Thursday, April 12, 2018

Papernut Cambridge

And to follow that, an article I wrote about a wonderful Papernut Cambridge album a couple of years back: 


Song(s) of the Day # 462 Papernut Cambridge


: A great weekend with a good friend coming up from Cambridge and staying for a couple of days. Beer, talk of the past, football, music. Co-incidentally Papernut Cambridge is my discovery of the week, particularly their album from last year There's No Underground, (strangely a line from a Go-Betweens song, You've Never Lived, is that deliberate?). A peculiarly English album though.
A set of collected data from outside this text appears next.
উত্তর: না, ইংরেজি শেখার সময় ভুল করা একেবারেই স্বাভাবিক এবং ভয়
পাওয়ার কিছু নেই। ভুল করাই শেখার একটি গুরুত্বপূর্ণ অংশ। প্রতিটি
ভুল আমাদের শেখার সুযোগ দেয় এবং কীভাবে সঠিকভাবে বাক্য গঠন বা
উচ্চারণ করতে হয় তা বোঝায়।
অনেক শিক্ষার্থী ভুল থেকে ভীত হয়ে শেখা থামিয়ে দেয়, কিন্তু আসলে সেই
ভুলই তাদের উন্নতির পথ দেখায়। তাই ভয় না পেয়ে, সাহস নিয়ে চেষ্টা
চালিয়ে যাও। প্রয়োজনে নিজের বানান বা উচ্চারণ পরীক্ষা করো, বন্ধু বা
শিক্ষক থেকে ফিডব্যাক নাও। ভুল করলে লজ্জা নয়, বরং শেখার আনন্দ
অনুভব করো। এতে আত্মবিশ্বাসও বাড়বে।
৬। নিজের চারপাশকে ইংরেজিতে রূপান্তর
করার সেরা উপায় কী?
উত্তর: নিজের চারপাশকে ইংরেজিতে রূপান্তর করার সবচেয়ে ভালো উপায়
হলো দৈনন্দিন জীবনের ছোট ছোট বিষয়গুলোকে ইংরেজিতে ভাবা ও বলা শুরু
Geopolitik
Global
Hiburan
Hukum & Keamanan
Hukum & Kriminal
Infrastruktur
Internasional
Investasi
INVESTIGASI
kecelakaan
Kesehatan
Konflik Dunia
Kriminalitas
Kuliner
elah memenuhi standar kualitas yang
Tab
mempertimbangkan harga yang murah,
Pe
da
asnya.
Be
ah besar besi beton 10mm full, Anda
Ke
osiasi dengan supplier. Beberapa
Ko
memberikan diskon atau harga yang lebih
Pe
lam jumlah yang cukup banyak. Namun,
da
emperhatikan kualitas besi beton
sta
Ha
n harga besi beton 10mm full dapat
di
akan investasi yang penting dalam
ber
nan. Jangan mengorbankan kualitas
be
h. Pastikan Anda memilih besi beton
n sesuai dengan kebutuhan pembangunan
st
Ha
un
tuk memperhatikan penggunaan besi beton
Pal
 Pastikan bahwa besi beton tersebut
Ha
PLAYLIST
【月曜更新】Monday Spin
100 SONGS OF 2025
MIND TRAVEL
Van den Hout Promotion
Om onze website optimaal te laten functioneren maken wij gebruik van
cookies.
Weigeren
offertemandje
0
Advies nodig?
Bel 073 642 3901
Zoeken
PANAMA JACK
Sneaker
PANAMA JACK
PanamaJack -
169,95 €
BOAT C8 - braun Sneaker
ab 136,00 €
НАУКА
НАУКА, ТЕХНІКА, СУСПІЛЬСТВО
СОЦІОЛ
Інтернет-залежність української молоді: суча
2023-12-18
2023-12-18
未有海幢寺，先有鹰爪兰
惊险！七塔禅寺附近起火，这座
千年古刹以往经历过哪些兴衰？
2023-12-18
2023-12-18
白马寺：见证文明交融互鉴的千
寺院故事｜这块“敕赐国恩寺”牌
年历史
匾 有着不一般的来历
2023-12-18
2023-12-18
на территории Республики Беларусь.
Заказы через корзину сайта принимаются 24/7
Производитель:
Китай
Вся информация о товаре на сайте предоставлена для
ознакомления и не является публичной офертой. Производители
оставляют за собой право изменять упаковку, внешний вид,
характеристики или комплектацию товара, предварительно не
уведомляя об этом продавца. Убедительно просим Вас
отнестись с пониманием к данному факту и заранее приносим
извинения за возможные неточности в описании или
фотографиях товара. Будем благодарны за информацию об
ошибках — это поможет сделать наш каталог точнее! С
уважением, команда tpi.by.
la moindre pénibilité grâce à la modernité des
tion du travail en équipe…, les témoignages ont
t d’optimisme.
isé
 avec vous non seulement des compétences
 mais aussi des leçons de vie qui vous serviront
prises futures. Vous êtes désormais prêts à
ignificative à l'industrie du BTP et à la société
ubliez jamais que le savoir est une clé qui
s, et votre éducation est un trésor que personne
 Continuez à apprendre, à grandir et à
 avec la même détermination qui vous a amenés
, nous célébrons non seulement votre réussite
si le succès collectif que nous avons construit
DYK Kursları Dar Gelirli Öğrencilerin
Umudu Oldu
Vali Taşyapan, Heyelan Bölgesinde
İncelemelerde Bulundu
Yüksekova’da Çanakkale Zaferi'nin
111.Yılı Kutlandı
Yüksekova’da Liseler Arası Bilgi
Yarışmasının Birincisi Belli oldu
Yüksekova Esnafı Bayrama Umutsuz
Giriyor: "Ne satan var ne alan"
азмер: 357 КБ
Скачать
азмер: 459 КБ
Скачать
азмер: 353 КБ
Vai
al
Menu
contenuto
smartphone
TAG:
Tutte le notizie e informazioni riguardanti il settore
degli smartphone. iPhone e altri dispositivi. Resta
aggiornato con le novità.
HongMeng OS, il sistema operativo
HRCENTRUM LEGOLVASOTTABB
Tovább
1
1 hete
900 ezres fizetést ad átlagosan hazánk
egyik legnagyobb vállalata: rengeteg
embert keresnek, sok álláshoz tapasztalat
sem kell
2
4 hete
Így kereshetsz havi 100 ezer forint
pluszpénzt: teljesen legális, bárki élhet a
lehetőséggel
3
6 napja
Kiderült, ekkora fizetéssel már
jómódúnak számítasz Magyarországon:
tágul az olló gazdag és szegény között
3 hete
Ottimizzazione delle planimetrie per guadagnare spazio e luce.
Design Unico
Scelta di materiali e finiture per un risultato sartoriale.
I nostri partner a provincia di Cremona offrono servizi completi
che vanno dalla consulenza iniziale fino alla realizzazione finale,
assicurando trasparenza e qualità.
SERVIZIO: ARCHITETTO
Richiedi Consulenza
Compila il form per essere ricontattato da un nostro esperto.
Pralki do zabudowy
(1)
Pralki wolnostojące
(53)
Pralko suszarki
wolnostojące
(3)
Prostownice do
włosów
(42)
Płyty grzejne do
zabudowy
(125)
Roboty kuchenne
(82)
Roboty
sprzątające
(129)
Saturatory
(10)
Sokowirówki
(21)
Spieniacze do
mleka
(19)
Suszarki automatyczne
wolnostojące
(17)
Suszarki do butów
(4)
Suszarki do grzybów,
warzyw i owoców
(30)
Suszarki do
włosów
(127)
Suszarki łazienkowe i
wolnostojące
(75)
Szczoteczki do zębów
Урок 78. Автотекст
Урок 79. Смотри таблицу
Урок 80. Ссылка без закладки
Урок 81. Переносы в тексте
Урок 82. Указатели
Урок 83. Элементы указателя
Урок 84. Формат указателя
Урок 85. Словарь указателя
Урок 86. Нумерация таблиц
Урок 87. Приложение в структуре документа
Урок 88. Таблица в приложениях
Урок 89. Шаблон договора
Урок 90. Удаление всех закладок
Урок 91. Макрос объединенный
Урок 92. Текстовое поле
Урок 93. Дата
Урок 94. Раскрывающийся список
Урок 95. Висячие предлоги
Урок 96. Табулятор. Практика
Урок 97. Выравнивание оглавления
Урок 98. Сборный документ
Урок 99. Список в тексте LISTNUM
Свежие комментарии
Haunted by the ghosts of Syd Barrett, Luke Haines, Robyn Hitchcock, Lawrence, Tajinder Singh, Ray Davies, Steve Marriott, Marc Bolan and Jesus and Mary Chain (Scottish I know but there's definitely some of that resigned lilt in the vocal delivery).



It's a very specific record and struck an immediate chord as soon as I heard its first notes . It's now on repeat play. Deeply evocative of suburban avenues and England's dreaming. Here's a paragraph from The Quietus review;

 'This is a great rock & roll record. Ian Button may be "haunted by the insects in his dark imaginings", as he intones on opener 'The Ghost Of Something Small', but outside that buzzing hook-laden head of his, it's a leisurely ride through glittering neon, the fluorescence that illuminates rock's shadowy nighttime world. The lights that feel like they're never gonna end whilst terminating all too quickly – there's 12 songs in 30 minutes here. But no matter, press play again and we're back amidst the exiled warriors on Electric Main Street. Just as one would never fault T. Rex for being derivative, so here the nods to rock's past – The Stones, Bolan himself, The Replacements, Kinks, and Mary Chain – are simply the lineage continuing itself. All sung in that sweet sinister voice a la Jim Reid, with just as sharp an ear for melody.'


Ian Button was previously in Death In Vegas and Eighties under achievers Thrashing Doves. The record sounds like someone who's done a long, studious apprenticeship and is now coming into his own. He knows his stuff, and has a small, beautifully formed vision.  He's listened to a few records in his time. The album is drenched in influences but nothing is slavishly aped and he makes something quite his own of it.


The record contains more golden moments then many feted Creation bands achieved over the course of entire careers. Each song is beautifully and lovingly crafted. The lyrics are wry, observant and consistently witty. A memory of a childhood world that is gone now but still there in the streets, the sounds and smells that remain. Anybody who loves guitar music, has a certain record collection and a few years in the tank will respond to what the album is saying. The band is still a small, independent, cottage industry concern on the wonderfully named Gare du Nord label. They deserve to outsell the increasingly ludicrous Noel Gallagher but of course will not. The world is wrong. Do yourself a favour and track it down.